## [Ausgangstext]
"""

Helmut Lehr
Die befristete Senkung der Energiesteuer für Kraftstoffe und das 9-Euro-Ticket sind zwar in aller Munde, dennoch sollten Sie auch die weiteren staatlichen Unterstützungsmaßnahmen auf dem Schirm haben. So wurde u.a. kurzfristig ein Steuerentlastungsgesetz 2022 ins Leben gerufen und bereits verkündet (vgl. Bundesgesetzblatt 2022 Teil I, Seite 749), das ein umfangreiches Paket an Begünstigungen beinhaltet.
Erneute Anhebung des Grundfreibetrags
Der für alle Steuerzahler bedeutsame Grundfreibetrag war erst zu Jahresbeginn auf 9.984 € angehoben worden (vgl. AWA 1/22). Nun erfolgte eine weitere Anhebung auf 10.347 €, und zwar rückwirkend zum 1.1.2022! Die Anhebung ist bereits für das laufende Lohnsteuerabzugsverfahren relevant.
Als Arbeitgeber sind Sie erst dann verpflichtet, den höheren Grundfreibetrag bei der Lohnsteuerberechnung zu berücksichtigen, wenn die Finanzverwaltung die geänderten „Programmablaufpläne“ offiziell bekanntgemacht hat. Für zurückliegende Zeiträume des laufenden Jahres 2022 wird der Zeitpunkt, ab dem der Lohnsteuerabzug geändert werden muss, noch ausdrücklich mitgeteilt.

"""

## [Auszug Liste]
"""

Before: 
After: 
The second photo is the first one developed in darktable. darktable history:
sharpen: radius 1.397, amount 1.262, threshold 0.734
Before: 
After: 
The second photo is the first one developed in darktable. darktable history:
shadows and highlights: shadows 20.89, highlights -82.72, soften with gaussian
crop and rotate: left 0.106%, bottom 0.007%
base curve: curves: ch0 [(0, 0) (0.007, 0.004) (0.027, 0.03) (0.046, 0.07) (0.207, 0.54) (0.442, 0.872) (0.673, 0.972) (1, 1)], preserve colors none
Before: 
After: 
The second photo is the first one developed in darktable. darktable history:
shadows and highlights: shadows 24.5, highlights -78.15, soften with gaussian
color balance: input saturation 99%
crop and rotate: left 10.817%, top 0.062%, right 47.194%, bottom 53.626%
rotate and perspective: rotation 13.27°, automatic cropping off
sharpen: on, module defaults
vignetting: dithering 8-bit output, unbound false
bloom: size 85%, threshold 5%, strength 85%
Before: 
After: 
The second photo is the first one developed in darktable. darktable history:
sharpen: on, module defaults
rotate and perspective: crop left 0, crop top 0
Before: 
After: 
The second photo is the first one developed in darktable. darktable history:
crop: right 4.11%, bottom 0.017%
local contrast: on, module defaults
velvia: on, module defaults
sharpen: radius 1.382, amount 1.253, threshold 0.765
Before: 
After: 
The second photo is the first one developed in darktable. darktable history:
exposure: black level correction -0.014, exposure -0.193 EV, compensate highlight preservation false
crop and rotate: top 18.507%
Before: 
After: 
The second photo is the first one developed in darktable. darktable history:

"""

## [Aufgabe A]
Auf welchen Betrag wurde der Grundfreibetrag laut dem Text zum Steuerentlastungsgesetz 2022 erneut angehoben?
## [Aufgabe B]
Schreiben Sie den Text zum Steuerentlastungsgesetz 2022 nach seinem letzten Satz weiter.

## [Antwort A]
Auf 10.347 €, und zwar rückwirkend zum 1.1.2022.

## [Antwort B]
Hinweis: Obwohl die Erhöhung des Grundfreibetrags zu einigen Folgeänderungen geführt hat, wurde insbesondere der Höchstbetrag für Unterstützungsleistungen (grundsätzlich 9.984 € – vgl. AWA 10/2022) nicht angehoben.
Erhöhung des Arbeitnehmer-Pauschbetrags
Der Arbeitnehmer-Pauschbetrag wurde im Rahmen des Steuerentlastungsgesetzes 2022 von bisher 1.000 € auf 1.200 € erhöht. Auch diese Anhebung ist grundsätzlich bereits im laufenden Lohnsteuerabzugsverfahren zu berücksichtigen.
Die Pauschale für Fahrten zwischen Wohnung und Arbeitsstätte beträgt eigentlich 0,30 €/Entfernungskilometer. Für die Jahre 2021 bis 2026 wurde sie aber (befristet) ab dem 21. Kilometer auf 0,35 € bzw. (ab 2024) auf 0,38 € angehoben. Mit dem Steuerentlastungsgesetz 2022 wird die für 2024 vorgesehene Erhöhung auf 0,38 € ab dem 21. Kilometer in das laufende Jahr 2022 vorgezogen. Damit soll eine frühere Entlastung für sog. Fernpendler erreicht werden.
Für betroffene Arbeitnehmer besteht nun die Möglichkeit, bereits unterjährig einen (ggf. erhöhten) Freibetrag im Lohnsteuerabzugsverfahren zu beantragen, der die geänderte Entfernungspauschale für 2022 berücksichtigt.
Hinweis: Da der Arbeitnehmer-Pauschbetrag um 200 € erhöht wurde (siehe oben), wirkt sich die Erhöhung der Entfernungspauschale – je nach Sachverhalt – unter Umständen nur insoweit aus, als dass die 200 € überschritten werden.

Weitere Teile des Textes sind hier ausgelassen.